▶ **YOUR TASKS**:
• 1. The text on the Lunar Eclipse in Libra says the partner's Sun will be directly opposite the eclipse. What reason does the text give for this?
• 2. According to the text on the Lunar Eclipse in Libra, what does the writer's Mercury represent? List each item.
• 3. In the text on the Lunar Eclipse in Libra, substitute "significant" for "massive" in the passage starting at "The Lunar Eclipse" and ending at "the collective consciousness.", and write out that passage.

▶ **GIVEN TEXT**:
++++++
In the earliest hours of each day, I sit with my cup of coffee at my writing desk for my morning pages. This morning, I found myself pondering the effect of tonight’s Lunar Eclipse in Libra on my chart personally, as well as for the collective. 

I want to begin by confessing that, in the past, I've caused a lot of harm to myself and others by obsessing over upcoming eclipses and other astrological transits, frantically trying to feel 'prepared' for what may arrive. But often in doing so, I created harmful assumptions and sent my body fully into defense mode, riling at the first sign of a proposed threat and creating much more unnecessary drama to the situation at hand. 

I have taken a new approach to transits since becoming a professional astrologer, and that being, “Let what comes, come. And let what goes, go.” As an astrologer, I love to feel aware of the themes or topics that can be highlighted, but the Universe has a much higher plan than whatever my human brain can comprehend. I have left behind the days of trying to predict the future, and decided to trust that in retrospect, all will make sense how perfectly it all unfolded for my highest good.

With this philosophy in mind, I let my ego step back and allowed my soul to come forward for this channeled message. Once it was complete, I felt strongly that this is a message meant to be shared with you all as you also navigate the energy this eclipse may bring.

May it serve you well, putting ease in your mind, and cultivating openness in your heart.

The Lunar Eclipse in Libra will happen at 12am Pacific Time tonight, Monday, March 25th. This is the first of two eclipses, the second being a Total Solar Eclipse in Aries on April 8th. The Libra/Aries axis highlights our need to create healthy, interpersonal relationships that honor both our individual sovereignty and our need for loving connection with others. Eclipses offer massive shifts in the area of our lives in which they interact with our personal natal chart, as well as for the collective consciousness.

{For context of this channeled message, the South Node (representing the past, one’s comfort zone, and what we’re letting go of in this lifetime) will eclipse exactly on top of my Mercury in Libra at 15 degrees, which represents how I think, speak, communicate and express my voice. My partner’s Sun in Aries also lands at 15 degrees in exact opposition to my Mercury, and therefore will be directly opposite of this eclipse.

To keep it simple, it is likely this eclipse will bring awareness to old ways of communicating (Mercury) in my relationship (Libra) which are ready to be let go of (South Node). For him, this will likely arrive as an invitation to let go of outdated ways of relating (transiting South Node in Libra) to himself and his identity (natal Sun in Aries) in order to move forward in his soul’s evolution.}

Mar 24, 2024

I notice how the wounded part of me quickly falls into black-and-white thinking (as a result of my inner child wounding) where "if" something does or doesn't happen, "then" a brash decision has to be made. It leaves little room for anything other than immediate change - which is often not very gentle on anyone's nervous system. I think the grace of the feminine, in her highest expression, offers space for change, met with patience, empathy, and understanding. Instead of demands, she offers requests, not from her ego but from her heart.
++++++
Extracted data entries
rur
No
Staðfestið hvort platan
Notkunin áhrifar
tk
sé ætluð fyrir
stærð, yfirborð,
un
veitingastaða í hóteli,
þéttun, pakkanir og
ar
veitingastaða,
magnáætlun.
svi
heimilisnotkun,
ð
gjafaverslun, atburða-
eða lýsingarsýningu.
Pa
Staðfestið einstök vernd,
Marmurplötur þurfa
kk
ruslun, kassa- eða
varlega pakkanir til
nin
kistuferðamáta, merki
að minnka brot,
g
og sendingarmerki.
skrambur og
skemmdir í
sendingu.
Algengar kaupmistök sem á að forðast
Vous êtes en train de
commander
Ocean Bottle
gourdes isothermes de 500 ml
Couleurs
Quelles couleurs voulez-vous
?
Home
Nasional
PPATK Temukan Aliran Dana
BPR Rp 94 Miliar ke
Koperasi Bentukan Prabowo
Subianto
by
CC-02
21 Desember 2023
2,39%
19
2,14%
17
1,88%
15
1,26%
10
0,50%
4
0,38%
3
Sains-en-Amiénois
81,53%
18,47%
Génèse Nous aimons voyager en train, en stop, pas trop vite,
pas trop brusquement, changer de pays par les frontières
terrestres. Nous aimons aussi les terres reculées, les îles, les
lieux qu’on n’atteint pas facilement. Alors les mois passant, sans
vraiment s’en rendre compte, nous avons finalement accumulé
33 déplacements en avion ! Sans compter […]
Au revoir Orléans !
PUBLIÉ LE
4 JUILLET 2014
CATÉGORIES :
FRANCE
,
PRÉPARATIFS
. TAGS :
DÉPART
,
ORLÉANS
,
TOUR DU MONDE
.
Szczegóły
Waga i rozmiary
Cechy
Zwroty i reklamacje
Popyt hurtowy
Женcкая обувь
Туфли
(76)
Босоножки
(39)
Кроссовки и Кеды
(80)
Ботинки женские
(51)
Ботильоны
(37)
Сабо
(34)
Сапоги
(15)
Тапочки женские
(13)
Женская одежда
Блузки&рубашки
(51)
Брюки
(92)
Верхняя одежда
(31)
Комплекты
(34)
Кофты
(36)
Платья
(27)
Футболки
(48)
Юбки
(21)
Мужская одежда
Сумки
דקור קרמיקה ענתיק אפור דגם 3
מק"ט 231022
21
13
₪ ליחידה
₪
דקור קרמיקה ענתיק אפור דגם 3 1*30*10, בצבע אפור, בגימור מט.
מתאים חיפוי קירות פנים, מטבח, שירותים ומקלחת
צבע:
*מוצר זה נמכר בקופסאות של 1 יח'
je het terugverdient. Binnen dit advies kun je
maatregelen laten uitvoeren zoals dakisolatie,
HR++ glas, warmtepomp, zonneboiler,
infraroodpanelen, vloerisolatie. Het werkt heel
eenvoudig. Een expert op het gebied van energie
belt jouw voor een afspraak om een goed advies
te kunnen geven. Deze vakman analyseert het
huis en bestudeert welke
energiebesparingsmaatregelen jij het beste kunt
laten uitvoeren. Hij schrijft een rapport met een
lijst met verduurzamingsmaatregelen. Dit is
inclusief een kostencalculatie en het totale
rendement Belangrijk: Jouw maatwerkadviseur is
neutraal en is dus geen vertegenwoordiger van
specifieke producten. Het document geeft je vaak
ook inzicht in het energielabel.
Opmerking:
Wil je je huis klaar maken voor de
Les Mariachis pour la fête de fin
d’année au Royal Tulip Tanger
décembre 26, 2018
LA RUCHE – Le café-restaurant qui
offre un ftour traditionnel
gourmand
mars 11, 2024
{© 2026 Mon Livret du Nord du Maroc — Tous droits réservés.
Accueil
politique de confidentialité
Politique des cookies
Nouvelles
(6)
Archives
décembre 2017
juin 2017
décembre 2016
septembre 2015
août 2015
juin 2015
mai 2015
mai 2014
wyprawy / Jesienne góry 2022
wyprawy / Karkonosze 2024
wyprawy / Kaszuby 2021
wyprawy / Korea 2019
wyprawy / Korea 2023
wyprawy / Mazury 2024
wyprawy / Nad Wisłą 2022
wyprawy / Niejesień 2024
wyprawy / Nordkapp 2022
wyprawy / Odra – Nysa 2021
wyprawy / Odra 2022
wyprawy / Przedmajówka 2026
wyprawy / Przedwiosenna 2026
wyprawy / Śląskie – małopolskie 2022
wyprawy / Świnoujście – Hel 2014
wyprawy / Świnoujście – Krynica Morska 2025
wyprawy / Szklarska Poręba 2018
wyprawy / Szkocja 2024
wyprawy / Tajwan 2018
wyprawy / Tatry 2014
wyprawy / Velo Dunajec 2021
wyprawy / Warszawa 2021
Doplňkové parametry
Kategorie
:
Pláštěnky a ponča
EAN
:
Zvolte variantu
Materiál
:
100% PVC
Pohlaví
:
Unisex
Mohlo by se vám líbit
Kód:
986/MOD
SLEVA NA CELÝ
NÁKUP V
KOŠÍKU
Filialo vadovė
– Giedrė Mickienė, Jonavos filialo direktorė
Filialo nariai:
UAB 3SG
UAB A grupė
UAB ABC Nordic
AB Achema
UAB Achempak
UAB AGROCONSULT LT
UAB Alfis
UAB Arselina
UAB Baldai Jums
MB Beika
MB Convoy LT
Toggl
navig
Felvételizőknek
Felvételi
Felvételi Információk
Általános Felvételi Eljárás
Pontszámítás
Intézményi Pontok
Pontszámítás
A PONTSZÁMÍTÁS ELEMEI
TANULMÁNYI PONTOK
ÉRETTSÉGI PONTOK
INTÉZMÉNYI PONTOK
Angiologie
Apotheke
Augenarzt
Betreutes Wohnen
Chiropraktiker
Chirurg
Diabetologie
++++++
▶ **YOUR RESPONSES**:
• 1. The partner's Sun in Aries sits at 15 degrees, in exact opposition to the writer's Mercury in Libra, also at 15 degrees. The South Node will eclipse exactly on top of that Mercury, so the partner's Sun is directly opposite the eclipse.

• 2.
- How the writer thinks
- How the writer speaks
- How the writer communicates
- How the writer expresses their voice

• 3.
The Lunar Eclipse in Libra will happen at 12am Pacific Time tonight, Monday, March 25th. This is the first of two eclipses, the second being a Total Solar Eclipse in Aries on April 8th. The Libra/Aries axis highlights our need to create healthy, interpersonal relationships that honor both our individual sovereignty and our need for loving connection with others. Eclipses offer significant shifts in the area of our lives in which they interact with our personal natal chart, as well as for the collective consciousness.